The Right Results Come From The Right Approach
Steps To Throwing Correctly
Four Seam Fastball Grip
- The horse shoe that you want your players to grip across. The 4 seam grip gets its name from the rotation of the seams, when thrown. That rotation keeps the ball on a straight, accurate track, providing the most velocity possible.
- The actual grip from behind, index and middle finger across the seams, with the thumb directly underneath.
- The grip from the side. Note the gap between the back of the baseball and the throwers hand. That gap allows for maximum rotation, higher velocity. If the baseball is jammed back in the hand, the throw becomes a change up, not a fastball.
Squared Up To Target
- Once a ball has been fielded, or a throw caught, the player needs to get his body squared up to his target, that is, glove side alignment: knee, ankle, shoulder, hip should be facing the target, with hands together at chest.
- Arm action. Hands come apart with thumbs under ( like cracking an egg ) while taking the thumb to the thigh, knuckles to the sky, elbow up high. In this picture, the player is almost to the power position. His glove is pointed at his target, body alignment is closed. He is about to take his knuckles to the sky, which will put his throwing elbow at shoulder height, the back of his throwing hand facing target.
- Picture 1, throwing power position. Throwing elbow is at shoulder height, back of throwing hand facing the target, glove pointed at target, front foot has taken a small step, on line, directly at the target.
- The throw and follow through. Small step on line, hips rotate, tuck glove while letting throwing arm go with body. Stick chest out towards glove, head should never move off target.
Coaching Tips ~ Things To Look For
Are they dropping the ball to their thigh, or just coming straight back?

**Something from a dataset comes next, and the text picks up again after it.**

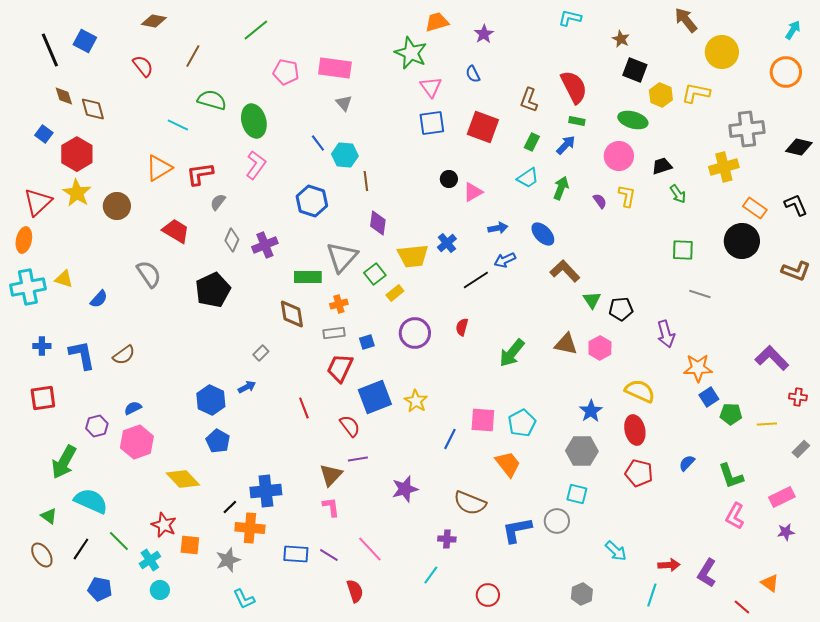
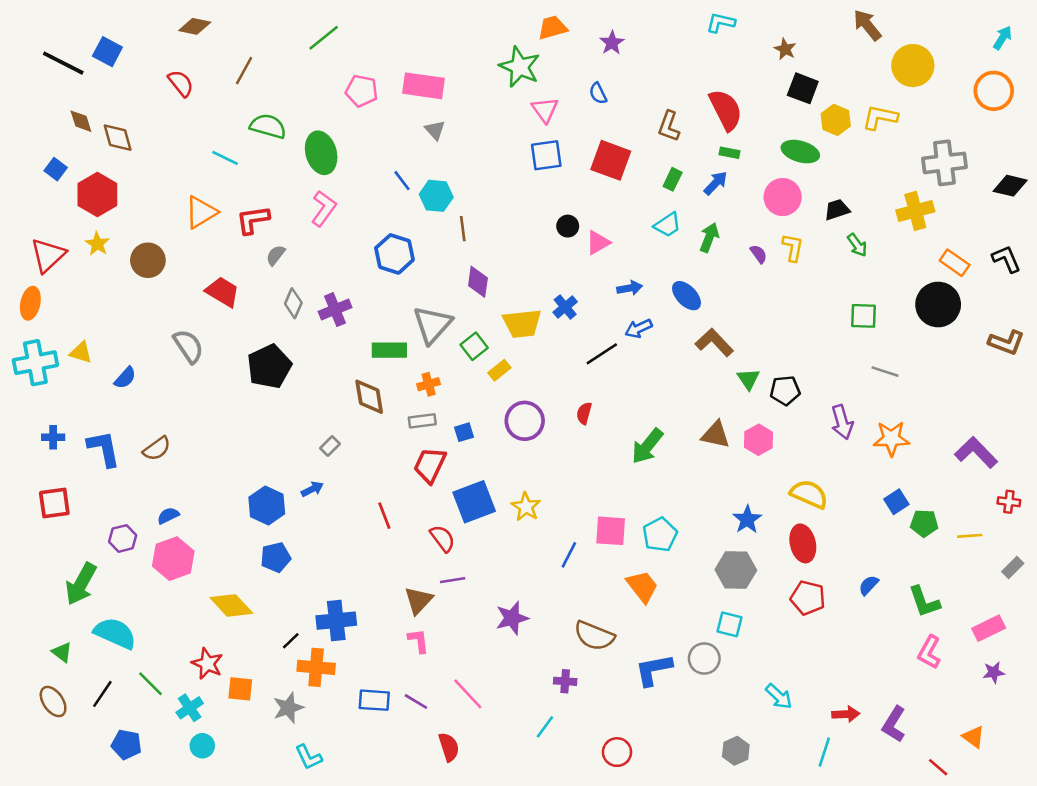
black line: (50, 50) -> (63, 63), turned -40
yellow star: (77, 193) -> (97, 244), size x0.7
orange star: (698, 368) -> (891, 439), moved
blue pentagon: (218, 441) -> (276, 557), turned 30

- Coming straight back drops the throwing elbow below the shoulder, leaves the front of the hand to the target causing the baseball to come out the side of their hand, ultimately robbing them of accuracy and any velocity they could generate.
Did they step on line?
- Stepping off line with their target side foot will cause their throwing elbow to drop, the baseball to rotate to the front and the ball to come out of the side of their hand. Over a distance, say from third base across the diamond, or the outfield to third or home, the ball will slice away and down from the intended target. On a play at first base, those throws take the first baseman directly up the baseline, in the path of the oncoming runner. Players throwing this way will quite often complain of soreness in their elbow. This is due to the increased pressure put on the elbow when it drops below the shoulder.
How was their power position?
- Was their body lined up, did they get the ball back and away from their target? At the power position, players have the opportunity in drill time or playing catch to visually check the position of the baseball.
- Often, even though correct to this point, as players start the ball forward, they will rotate the ball to the front first, not noticing that they are doing so. The second check they can make is to look at the spin on the baseball on it's way to the target. If it is spinning sideways, they have dropped the elbow. Either the thrower, or his catch partner can see the rotation and make the correction.